In het jaarverslag staat dat er de afgelopen jaar vijftig knelpunten zijn ontdekt die nog niet bekend waren. Kunt u hier een voorbeeld van geven?

Na een korte bedenktijd: „Het gaat vaak om technische, soms hele kleine dingen, die voor mensen hele grote consequenties kunnen hebben. Bijvoorbeeld een bepaalde bepaling die om een goede reden in een wetsartikel is geïntroduceerd, maar in de praktijk toch niet helemaal zo uitwerkt en misschien juist tegenwerkt. De belangrijkste punten benoemen we in onze jaarlijkse knelpuntenbrief aan de minister.

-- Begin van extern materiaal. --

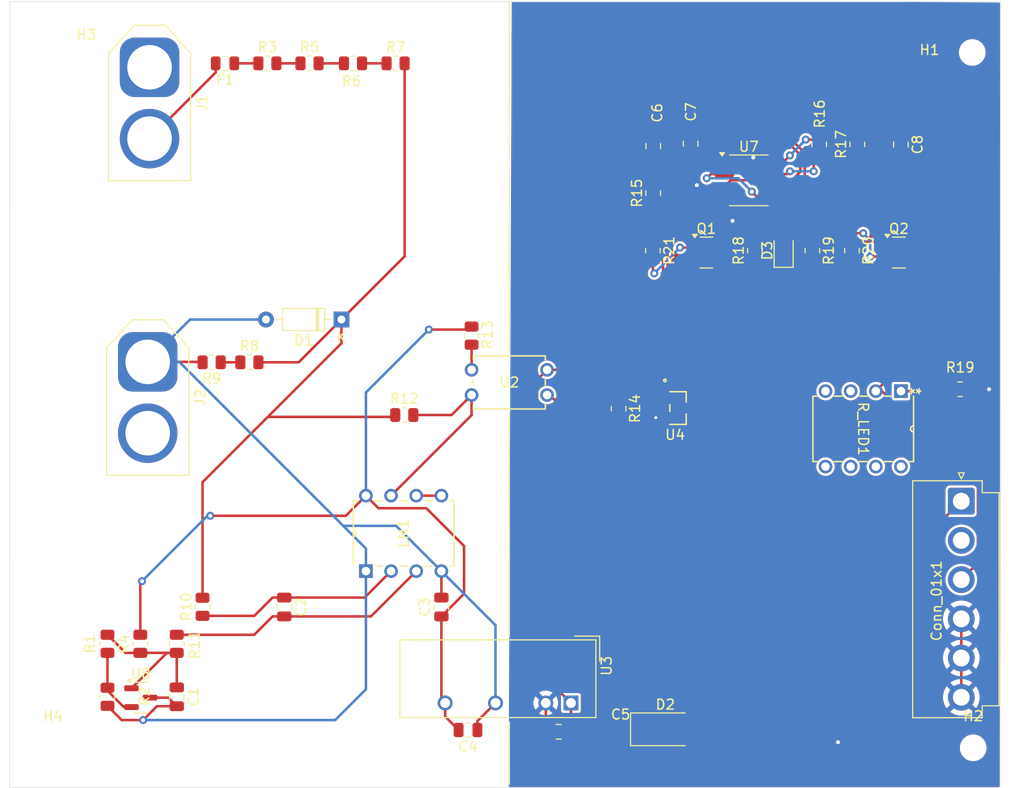
<source format=kicad_pcb>
(kicad_pcb
	(version 20240108)
	(generator "pcbnew")
	(generator_version "8.0")
	(general
		(thickness 1.6)
		(legacy_teardrops no)
	)
	(paper "A4")
	(layers
		(0 "F.Cu" signal)
		(31 "B.Cu" signal)
		(32 "B.Adhes" user "B.Adhesive")
		(33 "F.Adhes" user "F.Adhesive")
		(34 "B.Paste" user)
		(35 "F.Paste" user)
		(36 "B.SilkS" user "B.Silkscreen")
		(37 "F.SilkS" user "F.Silkscreen")
		(38 "B.Mask" user)
		(39 "F.Mask" user)
		(40 "Dwgs.User" user "User.Drawings")
		(41 "Cmts.User" user "User.Comments")
		(42 "Eco1.User" user "User.Eco1")
		(43 "Eco2.User" user "User.Eco2")
		(44 "Edge.Cuts" user)
		(45 "Margin" user)
		(46 "B.CrtYd" user "B.Courtyard")
		(47 "F.CrtYd" user "F.Courtyard")
		(48 "B.Fab" user)
		(49 "F.Fab" user)
		(50 "User.1" user)
		(51 "User.2" user)
		(52 "User.3" user)
		(53 "User.4" user)
		(54 "User.5" user)
		(55 "User.6" user)
		(56 "User.7" user)
		(57 "User.8" user)
		(58 "User.9" user)
	)
	(setup
		(stackup
			(layer "F.SilkS"
				(type "Top Silk Screen")
			)
			(layer "F.Paste"
				(type "Top Solder Paste")
			)
			(layer "F.Mask"
				(type "Top Solder Mask")
				(thickness 0.01)
			)
			(layer "F.Cu"
				(type "copper")
				(thickness 0.035)
			)
			(layer "dielectric 1"
				(type "core")
				(thickness 1.51)
				(material "FR4")
				(epsilon_r 4.5)
				(loss_tangent 0.02)
			)
			(layer "B.Cu"
				(type "copper")
				(thickness 0.035)
			)
			(layer "B.Mask"
				(type "Bottom Solder Mask")
				(thickness 0.01)
			)
			(layer "B.Paste"
				(type "Bottom Solder Paste")
			)
			(layer "B.SilkS"
				(type "Bottom Silk Screen")
			)
			(copper_finish "None")
			(dielectric_constraints no)
		)
		(pad_to_mask_clearance 0)
		(allow_soldermask_bridges_in_footprints no)
		(pcbplotparams
			(layerselection 0x00010fc_ffffffff)
			(plot_on_all_layers_selection 0x0000000_00000000)
			(disableapertmacros no)
			(usegerberextensions no)
			(usegerberattributes yes)
			(usegerberadvancedattributes yes)
			(creategerberjobfile yes)
			(dashed_line_dash_ratio 12.000000)
			(dashed_line_gap_ratio 3.000000)
			(svgprecision 4)
			(plotframeref no)
			(viasonmask no)
			(mode 1)
			(useauxorigin no)
			(hpglpennumber 1)
			(hpglpenspeed 20)
			(hpglpendiameter 15.000000)
			(pdf_front_fp_property_popups yes)
			(pdf_back_fp_property_popups yes)
			(dxfpolygonmode yes)
			(dxfimperialunits yes)
			(dxfusepcbnewfont yes)
			(psnegative no)
			(psa4output no)
			(plotreference yes)
			(plotvalue yes)
			(plotfptext yes)
			(plotinvisibletext no)
			(sketchpadsonfab no)
			(subtractmaskfromsilk no)
			(outputformat 1)
			(mirror no)
			(drillshape 1)
			(scaleselection 1)
			(outputdirectory "")
		)
	)
	(net 0 "")
	(net 1 "/Vref")
	(net 2 "GND")
	(net 3 "Net-(LM1-+)")
	(net 4 "Net-(LM1--)")
	(net 5 "+12V")
	(net 6 "GLV-")
	(net 7 "VCC")
	(net 8 "Net-(U7-CV)")
	(net 9 "Net-(U7-THR)")
	(net 10 "unconnected-(Conn_01x1-Pin_2-Pad2)")
	(net 11 "/RED+")
	(net 12 "GLV+")
	(net 13 "/Vin")
	(net 14 "Net-(F1-Pad1)")
	(net 15 "Net-(J1-Pin_2)")
	(net 16 "unconnected-(J1-Pin_1-Pad1)")
	(net 17 "unconnected-(J2-Pin_2-Pad2)")
	(net 18 "Net-(LM1-Pad7)")
	(net 19 "Net-(LM1-BAL)")
	(net 20 "Net-(R3-Pad2)")
	(net 21 "Net-(R5-Pad2)")
	(net 22 "Net-(R6-Pad1)")
	(net 23 "Net-(R8-Pad1)")
	(net 24 "Net-(R13-Pad2)")
	(net 25 "Net-(U4-G)")
	(net 26 "Net-(U4-D)")
	(net 27 "Net-(U7-DIS)")
	(net 28 "Net-(R_LED1-K)")
	(net 29 "Net-(D3-K)")
	(net 30 "Net-(U7-Q)")
	(net 31 "Net-(U8-REF)")
	(net 32 "Net-(Q1-B)")
	(net 33 "Net-(Q1-C)")
	(footprint "Capacitor_SMD:C_0805_2012Metric" (layer "F.Cu") (at 53.752 85.9845 -90))
	(footprint "Resistor_SMD:R_0805_2012Metric" (layer "F.Cu") (at 46.4165 61.281 180))
	(footprint "Resistor_SMD:R_0805_2012Metric" (layer "F.Cu") (at 35.9 89.7 -90))
	(footprint "Connector_AMASS:AMASS_XT60-M_1x02_P7.20mm_Vertical" (layer "F.Cu") (at 40.15 31.5 -90))
	(footprint "Resistor_SMD:R_0805_2012Metric" (layer "F.Cu") (at 50.2265 61.281))
	(footprint "Resistor_SMD:R_0805_2012Metric" (layer "F.Cu") (at 91 44.2 90))
	(footprint "Resistor_SMD:R_0805_2012Metric" (layer "F.Cu") (at 90.9625 50.005 -90))
	(footprint "Capacitor_SMD:C_0805_2012Metric" (layer "F.Cu") (at 81.454 98.5825))
	(footprint "Resistor_SMD:R_0805_2012Metric" (layer "F.Cu") (at 101.2625 50.005 90))
	(footprint "Package_TO_SOT_SMD:SOT-23" (layer "F.Cu") (at 115.8 50.2))
	(footprint "Resistor_SMD:R_0805_2012Metric" (layer "F.Cu") (at 60.6875 31.1 180))
	(footprint "Resistor_SMD:R_0805_2012Metric" (layer "F.Cu") (at 107.7495 39.28 90))
	(footprint "Resistor_SMD:R_0805_2012Metric" (layer "F.Cu") (at 87.508 65.956 -90))
	(footprint "Capacitor_SMD:C_0805_2012Metric" (layer "F.Cu") (at 116 39.3 -90))
	(footprint "Final Project:P8" (layer "F.Cu") (at 108.39 71.81 -90))
	(footprint "Capacitor_SMD:C_0805_2012Metric" (layer "F.Cu") (at 94.7735 39.2125 90))
	(footprint "Converter_DCDC:Converter_DCDC_TRACO_TBA2-xxxx_Single_THT" (layer "F.Cu") (at 82.6915 95.675 -90))
	(footprint "Capacitor_SMD:C_0805_2012Metric" (layer "F.Cu") (at 69.612 85.9845 90))
	(footprint "LED_SMD:LED_0805_2012Metric" (layer "F.Cu") (at 104.1625 50.005 90))
	(footprint "Fuse:Fuse_0805_2012Metric" (layer "F.Cu") (at 47.7625 31.1 180))
	(footprint "Resistor_SMD:R_0805_2012Metric" (layer "F.Cu") (at 72.66 58.59 -90))
	(footprint "Resistor_SMD:R_0805_2012Metric" (layer "F.Cu") (at 111.6 39.28 90))
	(footprint "Resistor_SMD:R_0805_2012Metric" (layer "F.Cu") (at 107.0625 50.005 -90))
	(footprint "Resistor_SMD:R_0805_2012Metric" (layer "F.Cu") (at 35.9 95.05 -90))
	(footprint "Resistor_SMD:R_0805_2012Metric" (layer "F.Cu") (at 111.0625 50.005 -90))
	(footprint "Connector_JST:JST_VH_B6P-VH_1x06_P3.96mm_Vertical" (layer "F.Cu") (at 122.1 75.3 -90))
	(footprint "Resistor_SMD:R_0805_2012Metric" (layer "F.Cu") (at 64.9875 31.1))
	(footprint "Resistor_SMD:R_0805_2012Metric" (layer "F.Cu") (at 42.9 89.7 -90))
	(footprint "Final Project:LTV-814" (layer "F.Cu") (at 72.66 62.0425))
	(footprint "Connector_AMASS:AMASS_XT60-M_1x02_P7.20mm_Vertical" (layer "F.Cu") (at 39.963 61.237 -90))
	(footprint "Diode_SMD:D_SMA" (layer "F.Cu") (at 92.218 98.3325))
	(footprint "Resistor_SMD:R_0805_2012Metric" (layer "F.Cu") (at 121.9875 64))
	(footprint "Package_TO_SOT_SMD:SOT-23" (layer "F.Cu") (at 96.3625 50.2))
	(footprint "MountingHole:MountingHole_2.2mm_M2" (layer "F.Cu") (at 123.3 100.2))
	(footprint "Final Project:LM311P" (layer "F.Cu") (at 69.612 74.7425 90))
	(footprint "Resistor_SMD:R_0805_2012Metric"
		(layer "F.Cu")
		(uuid "92dff643-e69e-409f-aafe-3a46ade54f5f")
		(at 52.044 31.1)
		(descr "Resistor SMD 0805 (2012 Metric), square (rectangular) end terminal, IPC_7351 nominal, (Body size source: IPC-SM-782 page 72, https://www.pcb-3d.com/wordpress/wp-content/uploads/ipc-sm-782a_amendment_1_and_2.pdf), generated with kicad-footprint-generator")
		(tags "resistor")
		(property "Reference" "R3"
			(at 0 -1.65 0)
			(layer "F.SilkS")
			(uuid "754e3b96-73a6-4471-8221-282f8e29954e")
			(effects
				(font
					(size 1 1)
					(thickness 0.15)
				)
			)
		)
		(property "Value" "249k"
			(at 0 1.65 0)
			(layer "F.Fab")
			(uuid "980edc5d-c7eb-415b-a1c9-7938613596ee")
			(effects
				(font
					(size 1 1)
					(thickness 0.15)
				)
			)
		)
		(property "Footprint" "Resistor_SMD:R_0805_2012Metric"
			(at 0 0 0)
			(unlocked yes)
			(layer "F.Fab")
			(hide yes)
			(uuid "89762af1-8353-4c9a-a932-e00d72aaec13")
			(effects
				(font
					(size 1.27 1.27)
					(thickness 0.15)
				)
			)
		)
		(property "Datasheet" ""
			(at 0 0 0)
			(unlocked yes)
			(layer "F.Fab")
			(hide yes)
			(uuid "abf1258c-a76c-457f-92af-511bdbe4f3a4")
			(effects
				(font
					(size 1.27 1.27)
					(thickness 0.15)
				)
			)
		)
		(property "Description" ""
			(at 0 0 0)
			(unlocked yes)
			(layer "F.Fab")
			(hide yes)
			(uuid "6d3a5e54-8a62-4d68-b7d0-7a14a59b59a6")
			(effects
				(font
					(size 1.27 1.27)
					(thickness 0.15)
				)
			)
		)
		(property ki_fp_filters "R_*")
		(path "/00000000-0000-0000-0000-00005e42b811")
		(sheetname "Root")
		(sheetfile "tsal-r-ckctan.kicad_sch")
		(attr smd)
		(fp_line
			(start -0.227064 -0.735)
			(end 0.227064 -0.735)
			(stroke
				(width 0.12)
				(type solid)
			)
			(layer "F.SilkS")
			(uuid "7c514f47-4042-4ac3-8d7b-e7684d9530a0")
		)
		(fp_line
			(start -0.227064 0.735)
			(end 0.227064 0.735)
			(stroke
				(width 0.12)
				(type solid)
			)
			(layer "F.SilkS")
			(uuid "24fe18ca-a2f1-4776-9856-6e1ee22e1a98")
		)
		(fp_line
			(start -1.68 -0.95)
			(end 1.68 -0.95)
			(stroke
				(width 0.05)
				(type solid)
			)
			(layer "F.CrtYd")
			(uuid "e2cd2bd6-b380-45f8-bcfb-a07239b0908f")
... [234138 chars truncated]
</source>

„Een goed voorbeeld is dat we zijn gestopt met het terugvorderen van voorschotten aan mensen die wachten op een medische beoordeling voor hun WIA-uitkering, nadat we ontdekten dat hierdoor problemen ontstonden. We zijn gewend om altijd geld terug te vorderen als iemand te veel geld heeft gekregen, dat staat in de wet. Maar het is onze fout dat we door te lange wachttijden een voorschot moesten verlenen. Dat geld kan al weg zijn, en dan kom jij in de schulden als wij het terugvorderen. Toen we twee jaar geleden zagen dat dit een probleem was, is het in overleg met de minister stopgezet.”

Ook de lage werkloosheid is terug te zien in jullie cijfers. Het aantal nieuwe WW-uitkeringen daalde van 292.500 in 2021 naar 229.000 vorig jaar. Welke rol heeft het UWV in een krappe arbeidsmarkt?

„We zien dat een deel van de werkgevers toch nog steeds zoekt naar het schaap met de vijf poten dat precies in het proces past. Dat kan niet meer in deze krappe arbeidsmarkt. We denken met hen mee over hoe het werk anders ingericht kan worden.

„Bijvoorbeeld een horecazaak, waar je de bediening en het betalen kunt opsplitsen, waardoor iemand die minder mobiel is klanten kan helpen die willen afrekenen. Daarmee neem je de andere werknemer weer werk uit handen.

„Werkgevers moeten ook veel meer kijken naar wat werknemers kunnen, in plaats van naar of ze een diploma hebben. Dat vraagt een andere, creatievere manier van kijken. En andersom helpen we de werkzoekende om te kijken naar de eigen mogelijkheden en ambities. Daarvoor zijn we met opleiders, werkgevers, vakbonden en gemeenten bezig met het oprichten van 35 regionale werkcentra, verspreid door het hele land, waar werkzoekenden zich kunnen melden voor begeleiding naar een nieuwe baan.”

Doordat er minder WW-uitkeringen zijn is er nu tijd en ruimte voor meer persoonlijk contact met de werkzoekenden, maar is dat er ook als de werkloosheid weer zou oplopen?

„Natuurlijk moeten wij meebewegen met de conjunctuur, dus dan zullen we extra mensen moeten aannemen. De bedoeling is dat we wel dat persoonlijke contact kunnen houden. Die investering in extra personeel betaalt zich overigens ook letterlijk dubbel en dwars uit, doordat we mensen weer eerder aan het werk krijgen. Daarmee besparen we weer op de uitkering.”